**Aim of the task**
Rewrite the lines from the one containing "(C)ACROS Fukuoka" up to and including the one containing "posted and never miss out on great finds!" as a numbered list, skipping blank lines and leaving out the pictures.

**Extracted data**
+ + + +

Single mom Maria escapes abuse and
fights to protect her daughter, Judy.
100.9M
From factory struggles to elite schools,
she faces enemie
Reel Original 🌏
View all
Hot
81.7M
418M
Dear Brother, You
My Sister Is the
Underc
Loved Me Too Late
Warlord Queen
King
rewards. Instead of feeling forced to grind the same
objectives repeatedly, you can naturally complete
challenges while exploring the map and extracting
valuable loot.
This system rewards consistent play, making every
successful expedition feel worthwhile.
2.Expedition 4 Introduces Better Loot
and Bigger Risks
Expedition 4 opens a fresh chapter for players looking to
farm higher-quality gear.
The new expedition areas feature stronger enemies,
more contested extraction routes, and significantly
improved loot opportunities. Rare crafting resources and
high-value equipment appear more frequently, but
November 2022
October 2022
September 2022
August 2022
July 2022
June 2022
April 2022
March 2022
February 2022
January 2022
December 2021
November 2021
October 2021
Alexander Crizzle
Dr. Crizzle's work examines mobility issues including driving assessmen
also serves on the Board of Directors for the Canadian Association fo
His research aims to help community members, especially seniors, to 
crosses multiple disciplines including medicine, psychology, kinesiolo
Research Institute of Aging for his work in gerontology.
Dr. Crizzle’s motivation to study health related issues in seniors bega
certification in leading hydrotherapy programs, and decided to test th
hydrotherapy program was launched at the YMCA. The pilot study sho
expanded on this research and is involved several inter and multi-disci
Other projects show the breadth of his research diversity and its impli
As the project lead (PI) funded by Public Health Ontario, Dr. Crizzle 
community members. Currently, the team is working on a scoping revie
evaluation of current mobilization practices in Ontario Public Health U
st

+ + + +

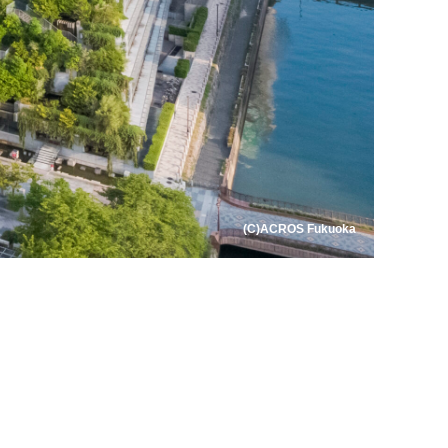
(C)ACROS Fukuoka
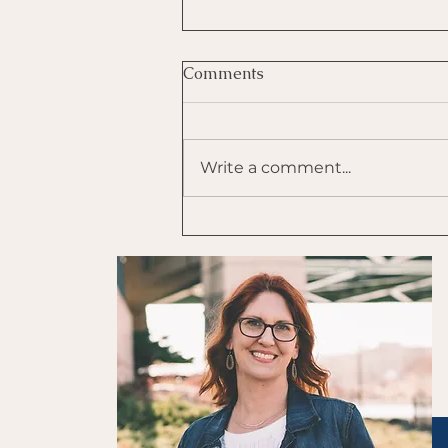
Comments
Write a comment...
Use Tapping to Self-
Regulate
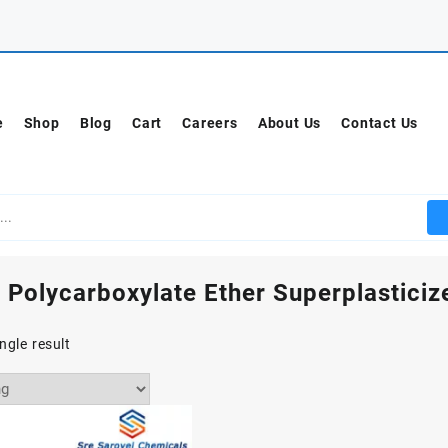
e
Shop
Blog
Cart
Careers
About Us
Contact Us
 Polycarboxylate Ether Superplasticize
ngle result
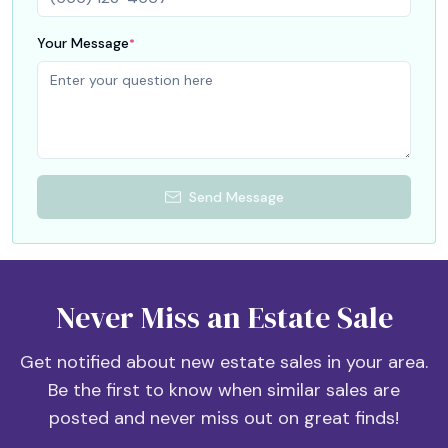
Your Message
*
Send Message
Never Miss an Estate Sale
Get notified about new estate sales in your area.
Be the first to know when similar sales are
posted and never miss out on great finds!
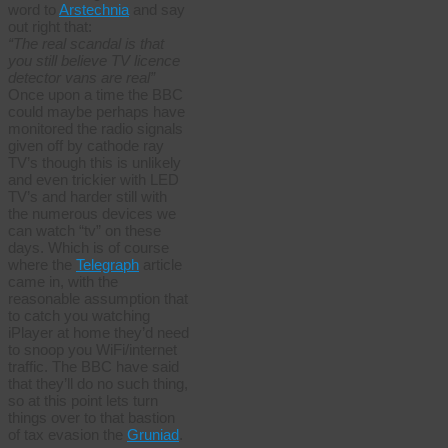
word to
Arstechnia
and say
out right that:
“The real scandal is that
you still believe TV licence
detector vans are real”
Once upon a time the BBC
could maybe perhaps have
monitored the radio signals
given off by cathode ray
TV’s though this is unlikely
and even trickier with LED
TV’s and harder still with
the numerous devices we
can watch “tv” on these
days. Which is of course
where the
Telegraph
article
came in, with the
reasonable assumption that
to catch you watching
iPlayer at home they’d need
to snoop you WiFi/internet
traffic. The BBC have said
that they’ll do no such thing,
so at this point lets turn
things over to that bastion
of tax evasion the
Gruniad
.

+ + + +

**Completed exercise**
1. (C)ACROS Fukuoka
2. Comments
3. Write a comment...
4. Use Tapping to Self-
5. Regulate
6. e
7. Shop
8. Blog
9. Cart
10. Careers
11. About Us
12. Contact Us
13.  Polycarboxylate Ether Superplasticize
14. ngle result
15. Your Message
16. *
17. Send Message
18. Never Miss an Estate Sale
19. Get notified about new estate sales in your area.
20. Be the first to know when similar sales are
21. posted and never miss out on great finds!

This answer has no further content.